As healthcare providers work to keep up with current medical evidence, which doubles in volume every 73 days, patients are equally challenged as they wade through a sea of disinformation as they try to get informed about their health.
Alignment between patient information and provider evidence is critical; in the absence of trusted, evidence-based education, patients are left with understanding gaps and may turn to unreliable sources to fill them.
The patient understanding gap
The 2026 Wolters Kluwer Future Ready Healthcare Survey found that more than half of consumers are using or would consider using AI chat tools to research side effects, learn about diagnoses, and check symptoms. Additionally, according to a KFF poll on health information and trust, over half of social media users seek out information or advice via social media “at least occasionally” – and even those who never seek it out report seeing health-related content.

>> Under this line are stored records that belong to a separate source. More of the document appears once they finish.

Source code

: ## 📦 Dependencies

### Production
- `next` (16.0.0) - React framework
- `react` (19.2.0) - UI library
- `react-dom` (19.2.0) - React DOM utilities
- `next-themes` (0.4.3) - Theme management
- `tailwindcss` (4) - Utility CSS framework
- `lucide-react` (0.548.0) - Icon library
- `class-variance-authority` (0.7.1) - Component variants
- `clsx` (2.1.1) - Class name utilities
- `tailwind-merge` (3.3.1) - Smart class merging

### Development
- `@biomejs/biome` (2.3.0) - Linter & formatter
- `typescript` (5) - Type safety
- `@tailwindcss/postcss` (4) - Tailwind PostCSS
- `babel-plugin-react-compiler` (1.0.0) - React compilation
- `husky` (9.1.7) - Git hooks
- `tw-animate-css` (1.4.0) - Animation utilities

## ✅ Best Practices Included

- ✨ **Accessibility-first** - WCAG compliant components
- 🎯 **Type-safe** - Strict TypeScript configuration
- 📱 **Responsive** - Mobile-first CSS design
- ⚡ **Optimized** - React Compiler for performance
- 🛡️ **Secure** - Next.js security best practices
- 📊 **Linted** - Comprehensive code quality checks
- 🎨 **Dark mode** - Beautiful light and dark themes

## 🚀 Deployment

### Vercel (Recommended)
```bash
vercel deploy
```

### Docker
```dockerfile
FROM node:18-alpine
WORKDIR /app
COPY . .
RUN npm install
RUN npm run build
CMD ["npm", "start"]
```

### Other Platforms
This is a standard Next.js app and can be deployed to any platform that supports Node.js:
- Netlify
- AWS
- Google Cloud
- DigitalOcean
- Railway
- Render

This underscores the critical importance of providing evidence-based patient education that aligns with clinician guidance. When information comes from fragmented sources or draws on single studies without context, it can diverge from the evidence clinicians use at the point of care.
Patients need more support to understand their care
Clinicians are expected to stay current with all this new evidence, while patients try to understand increasingly complex information about their own health. In a Wolters Kluwer survey of people with recent health encounters:
- Nearly half of the respondents reported still having unanswered questions after their provider encounter.
- 80% had follow-up questions “often” or “sometimes.”
Even when information is delivered, patients forget 40-80% of what they’re told during care encounters, leaving critical gaps between what clinicians recommend and what patients act on.
Patients need more support to absorb and retain important care information. That same Wolters Kluwer survey found:
- 80% would be more satisfied with their care if they received patient education
- 68% would be more likely to return to providers who offer patient education
Patient education directly impacts outcomes, satisfaction, and continuity of care.
When clinicians and patients rely on the same evidence at the center of care, clinical expertise, research, and patient preferences can come together to support informed, shared decision-making.